El título del film de Theo Angelopoulos es La mirada de Ulises. Ulises en la epopeya de Homero, La Odisea, es el héroe griego que retorna a su patria después de un largo periplo. Pero el héroe de este film retorna a una patria que él ya no reconoce como tal, y el film es la imagen cruel, melancólica, cargada de los presentimientos más siniestros, de un mundo en ruinas. No es la nostalgia natural de un adulto retornando a los lugares de su infancia o adolescencia y constatando que todo cambió, sino que es la constatación de que el mundo mismo se está destruyendo, que un canto fúnebre se eleva en cada aldea, habitante, paisaje. Es una especie de velorio itinerante sobre el estado del mundo, y no sólo sobre los Balcanes, con sus guerras intestinas y fratricidas, masacres recíprocas, fundamentalismos e intolerancias. Es un film sobre la balcanización del mundo.

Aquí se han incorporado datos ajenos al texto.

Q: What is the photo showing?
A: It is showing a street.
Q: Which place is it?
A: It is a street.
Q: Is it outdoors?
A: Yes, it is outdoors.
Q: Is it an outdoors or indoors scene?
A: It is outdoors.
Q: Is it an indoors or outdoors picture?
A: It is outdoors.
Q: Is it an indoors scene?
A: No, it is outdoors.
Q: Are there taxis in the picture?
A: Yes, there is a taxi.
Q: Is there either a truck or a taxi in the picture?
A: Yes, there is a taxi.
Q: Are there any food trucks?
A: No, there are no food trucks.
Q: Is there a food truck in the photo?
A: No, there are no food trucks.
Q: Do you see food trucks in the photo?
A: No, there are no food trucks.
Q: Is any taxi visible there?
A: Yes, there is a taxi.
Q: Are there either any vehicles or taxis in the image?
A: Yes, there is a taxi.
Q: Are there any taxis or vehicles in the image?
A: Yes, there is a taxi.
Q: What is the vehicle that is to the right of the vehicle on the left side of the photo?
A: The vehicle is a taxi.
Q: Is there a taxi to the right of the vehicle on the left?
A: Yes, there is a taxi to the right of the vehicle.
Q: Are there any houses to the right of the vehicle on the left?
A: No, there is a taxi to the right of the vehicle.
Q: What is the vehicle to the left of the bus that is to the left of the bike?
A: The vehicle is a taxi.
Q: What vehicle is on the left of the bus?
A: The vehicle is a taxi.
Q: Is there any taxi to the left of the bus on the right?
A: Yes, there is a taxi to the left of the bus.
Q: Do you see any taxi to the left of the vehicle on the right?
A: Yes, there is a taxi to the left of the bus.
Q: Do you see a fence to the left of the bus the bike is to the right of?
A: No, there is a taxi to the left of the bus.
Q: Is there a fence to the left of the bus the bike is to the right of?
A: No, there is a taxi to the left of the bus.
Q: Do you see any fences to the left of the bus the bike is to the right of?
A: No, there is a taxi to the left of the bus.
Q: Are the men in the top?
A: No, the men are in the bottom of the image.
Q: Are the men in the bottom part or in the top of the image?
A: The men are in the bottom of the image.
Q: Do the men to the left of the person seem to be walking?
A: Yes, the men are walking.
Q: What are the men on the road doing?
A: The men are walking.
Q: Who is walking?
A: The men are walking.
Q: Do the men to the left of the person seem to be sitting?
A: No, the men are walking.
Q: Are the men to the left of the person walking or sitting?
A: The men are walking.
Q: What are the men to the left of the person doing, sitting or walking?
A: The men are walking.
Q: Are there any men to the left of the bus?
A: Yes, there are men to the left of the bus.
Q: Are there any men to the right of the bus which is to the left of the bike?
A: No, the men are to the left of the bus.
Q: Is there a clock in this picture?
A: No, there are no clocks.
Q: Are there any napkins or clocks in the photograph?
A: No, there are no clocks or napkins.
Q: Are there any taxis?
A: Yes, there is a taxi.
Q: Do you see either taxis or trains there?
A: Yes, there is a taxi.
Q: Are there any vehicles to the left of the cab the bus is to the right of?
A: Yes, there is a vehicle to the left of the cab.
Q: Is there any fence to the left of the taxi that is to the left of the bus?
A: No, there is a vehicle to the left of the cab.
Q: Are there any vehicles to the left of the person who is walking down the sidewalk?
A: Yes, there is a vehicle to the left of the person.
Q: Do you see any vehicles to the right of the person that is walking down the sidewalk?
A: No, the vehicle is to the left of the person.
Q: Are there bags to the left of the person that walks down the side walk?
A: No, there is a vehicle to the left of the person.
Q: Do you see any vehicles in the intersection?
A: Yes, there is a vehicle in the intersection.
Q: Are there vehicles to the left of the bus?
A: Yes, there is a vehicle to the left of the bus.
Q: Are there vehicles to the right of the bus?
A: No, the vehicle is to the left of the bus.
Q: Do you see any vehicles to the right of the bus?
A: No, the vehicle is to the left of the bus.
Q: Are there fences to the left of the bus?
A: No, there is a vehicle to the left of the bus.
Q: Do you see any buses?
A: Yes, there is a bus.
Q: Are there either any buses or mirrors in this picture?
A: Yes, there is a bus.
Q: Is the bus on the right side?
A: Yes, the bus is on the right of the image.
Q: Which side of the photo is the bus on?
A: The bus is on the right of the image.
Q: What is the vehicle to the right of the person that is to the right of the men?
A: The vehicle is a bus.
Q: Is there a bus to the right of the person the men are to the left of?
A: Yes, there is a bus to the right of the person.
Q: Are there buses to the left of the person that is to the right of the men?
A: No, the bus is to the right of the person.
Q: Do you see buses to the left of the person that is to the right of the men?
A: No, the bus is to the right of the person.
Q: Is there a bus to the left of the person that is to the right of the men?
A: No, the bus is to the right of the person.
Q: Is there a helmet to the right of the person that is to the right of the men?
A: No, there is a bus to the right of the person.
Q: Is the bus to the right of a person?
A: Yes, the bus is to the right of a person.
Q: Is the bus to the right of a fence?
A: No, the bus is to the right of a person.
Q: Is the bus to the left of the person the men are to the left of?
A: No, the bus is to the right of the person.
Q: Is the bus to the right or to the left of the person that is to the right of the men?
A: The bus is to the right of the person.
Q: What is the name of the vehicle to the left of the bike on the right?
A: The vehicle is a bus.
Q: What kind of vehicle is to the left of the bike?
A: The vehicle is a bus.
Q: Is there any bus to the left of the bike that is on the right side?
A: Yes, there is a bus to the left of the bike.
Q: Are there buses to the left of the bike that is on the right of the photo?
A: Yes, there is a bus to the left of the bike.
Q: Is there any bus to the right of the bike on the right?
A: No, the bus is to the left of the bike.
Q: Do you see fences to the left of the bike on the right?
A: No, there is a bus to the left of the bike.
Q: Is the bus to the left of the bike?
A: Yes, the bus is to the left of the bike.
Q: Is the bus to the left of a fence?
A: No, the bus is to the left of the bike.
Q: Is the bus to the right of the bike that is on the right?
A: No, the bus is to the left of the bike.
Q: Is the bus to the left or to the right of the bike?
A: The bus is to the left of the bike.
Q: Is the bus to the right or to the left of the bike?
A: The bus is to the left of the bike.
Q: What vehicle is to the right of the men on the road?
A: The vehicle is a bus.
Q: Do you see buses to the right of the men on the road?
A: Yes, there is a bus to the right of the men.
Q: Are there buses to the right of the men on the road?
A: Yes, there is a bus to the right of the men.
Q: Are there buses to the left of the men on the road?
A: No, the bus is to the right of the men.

Por lo tanto, su vigencia crece día a día.
Un cineasta griego exiliado en los EEUU vuelve a su país de origen en busca de los tres rollos de un film perdido, tal vez los primeros testimonios cinematográficos de la región filmados por dos hermanos a comienzos del siglo (XX), y en medio de las brumas, nieve, fronteras incomprensibles que el cineasta es obligado a atravesar, el espectador se va dando cuenta que los rollos perdidos tal vez sean el rastro posible de una mirada inocente sobre aquel mundo ya desaparecido, o de aquello que se podría llamar el alma europea, la civilización, y que la Europa lacerada parece incapaz de reencontrar.

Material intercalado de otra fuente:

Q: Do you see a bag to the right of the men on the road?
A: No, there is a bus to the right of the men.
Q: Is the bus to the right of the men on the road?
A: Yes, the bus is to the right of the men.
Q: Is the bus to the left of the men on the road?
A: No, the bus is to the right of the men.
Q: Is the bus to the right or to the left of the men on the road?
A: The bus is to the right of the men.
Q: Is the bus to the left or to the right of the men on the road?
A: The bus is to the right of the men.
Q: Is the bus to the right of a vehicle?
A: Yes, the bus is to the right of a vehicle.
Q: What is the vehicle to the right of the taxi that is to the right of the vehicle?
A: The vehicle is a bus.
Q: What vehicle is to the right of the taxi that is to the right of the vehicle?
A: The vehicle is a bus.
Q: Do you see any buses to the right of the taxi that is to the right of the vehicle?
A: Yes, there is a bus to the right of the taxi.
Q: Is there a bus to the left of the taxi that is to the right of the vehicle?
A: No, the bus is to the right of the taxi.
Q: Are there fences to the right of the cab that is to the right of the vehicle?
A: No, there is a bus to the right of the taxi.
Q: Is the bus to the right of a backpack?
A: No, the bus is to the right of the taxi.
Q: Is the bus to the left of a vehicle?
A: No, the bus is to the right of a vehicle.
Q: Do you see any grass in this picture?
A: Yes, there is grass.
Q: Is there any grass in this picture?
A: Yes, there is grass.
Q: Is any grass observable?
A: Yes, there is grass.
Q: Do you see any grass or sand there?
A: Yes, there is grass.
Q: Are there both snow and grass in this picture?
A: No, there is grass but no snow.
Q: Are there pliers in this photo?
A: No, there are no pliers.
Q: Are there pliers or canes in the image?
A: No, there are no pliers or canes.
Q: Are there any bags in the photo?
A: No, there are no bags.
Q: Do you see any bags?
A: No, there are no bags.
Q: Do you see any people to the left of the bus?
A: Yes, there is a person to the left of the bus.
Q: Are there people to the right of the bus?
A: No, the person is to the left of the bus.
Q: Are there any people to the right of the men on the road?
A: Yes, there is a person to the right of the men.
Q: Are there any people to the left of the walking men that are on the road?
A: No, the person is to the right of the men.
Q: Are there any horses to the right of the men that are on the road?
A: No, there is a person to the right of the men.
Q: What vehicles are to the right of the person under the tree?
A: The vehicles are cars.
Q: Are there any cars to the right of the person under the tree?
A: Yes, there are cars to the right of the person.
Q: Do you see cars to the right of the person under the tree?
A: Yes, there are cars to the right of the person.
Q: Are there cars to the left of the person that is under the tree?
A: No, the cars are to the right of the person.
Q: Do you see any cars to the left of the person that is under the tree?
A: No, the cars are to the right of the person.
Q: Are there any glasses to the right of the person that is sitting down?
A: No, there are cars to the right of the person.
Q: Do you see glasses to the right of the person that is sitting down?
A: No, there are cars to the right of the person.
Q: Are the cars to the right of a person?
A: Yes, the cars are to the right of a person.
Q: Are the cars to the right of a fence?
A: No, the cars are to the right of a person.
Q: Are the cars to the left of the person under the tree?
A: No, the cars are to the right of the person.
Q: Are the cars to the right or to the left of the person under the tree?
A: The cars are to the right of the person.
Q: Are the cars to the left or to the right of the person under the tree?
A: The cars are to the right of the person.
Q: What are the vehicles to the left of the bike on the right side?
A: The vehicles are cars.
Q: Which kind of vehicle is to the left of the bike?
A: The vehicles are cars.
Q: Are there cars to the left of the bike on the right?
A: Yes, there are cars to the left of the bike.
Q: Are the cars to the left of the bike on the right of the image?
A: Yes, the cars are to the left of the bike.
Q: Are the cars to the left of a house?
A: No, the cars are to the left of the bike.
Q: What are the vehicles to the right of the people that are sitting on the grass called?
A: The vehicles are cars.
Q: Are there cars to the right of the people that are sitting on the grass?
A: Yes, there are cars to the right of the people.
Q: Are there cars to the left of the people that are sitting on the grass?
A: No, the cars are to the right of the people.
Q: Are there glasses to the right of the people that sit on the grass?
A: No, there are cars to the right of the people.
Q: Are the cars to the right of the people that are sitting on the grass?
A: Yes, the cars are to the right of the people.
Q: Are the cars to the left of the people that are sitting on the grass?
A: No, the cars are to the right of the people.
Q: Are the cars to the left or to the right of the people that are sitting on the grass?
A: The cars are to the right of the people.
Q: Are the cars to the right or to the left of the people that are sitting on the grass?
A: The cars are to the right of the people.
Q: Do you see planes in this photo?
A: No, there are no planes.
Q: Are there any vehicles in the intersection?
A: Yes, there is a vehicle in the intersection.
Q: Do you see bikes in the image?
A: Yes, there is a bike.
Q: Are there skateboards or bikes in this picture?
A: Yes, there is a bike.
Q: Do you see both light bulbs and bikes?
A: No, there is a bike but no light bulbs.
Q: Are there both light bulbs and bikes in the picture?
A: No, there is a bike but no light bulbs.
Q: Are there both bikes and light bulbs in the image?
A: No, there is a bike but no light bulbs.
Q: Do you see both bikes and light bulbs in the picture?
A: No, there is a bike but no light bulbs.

Detrás de la Europa que todos conocemos, brota aquello que algunos denominan Europa espectral, aquella que subyace a lo cotidiano de mercancías y luces, de diversión y consenso, de política y lujuria –la xenofobia, el patriotismo, la purificación étnica, el orgullo de la identidad. Y todo esto en el lugar que ya fue la cuna de la civilización europea.
Según Samuel Huntington, la situación contemporánea sólo podría ser comprendida a partir del choque de civilizaciones. [2] El embate entre las civilizaciones nada tiene que ver con conflicto entre ideologías, como en el siglo pasado cuando el mundo estaba dividido en dos bloques, ni con el choque de intereses económicos, como se pensaba hace algunos años al hacer referencia a Norte y Sur, Primero y Tercer Mundo, etc. Choque de civilizaciones significa embate entre culturas distintas, cada una con sus valores, instituciones, religión, trazos étnicos, etc. La civilización occidental es sólo una, nisiquiera mayoritaria, entre las otras varias existentes en el mundo, aunque ella se considere universal y pretenda imponerse a todas las otras. Además de ella, tenemos la civilización china, la budista (japonesa), la hindú, la africana, la islámica, la ortodoxa (rusos y eslavos) y la latinoamericana, especie de subproducto de la occidental. Esas civilizaciones son muy distintas entre sí, en un cierto sentido incompatibles, y toda geopolítica debería contemplar esa rivalidad multicivilizacional y multipolar. En el film de Angelopoulos, el cineasta viene a exhibir una película suya y despierta un conflicto entre culturas, y a lo largo de su periplo atravesamos la región musulmana, la ortodoxa, la occidental, en una explosiva vecindad que parece confirmar la tesis de Huntington. Al escribir ese libro, hace ya algunos años atrás, él preveía el choque probable entre la civilización occidental y la islámica, de modo que ganó mucha celebridad a partir del 11 de septiembre de 2001.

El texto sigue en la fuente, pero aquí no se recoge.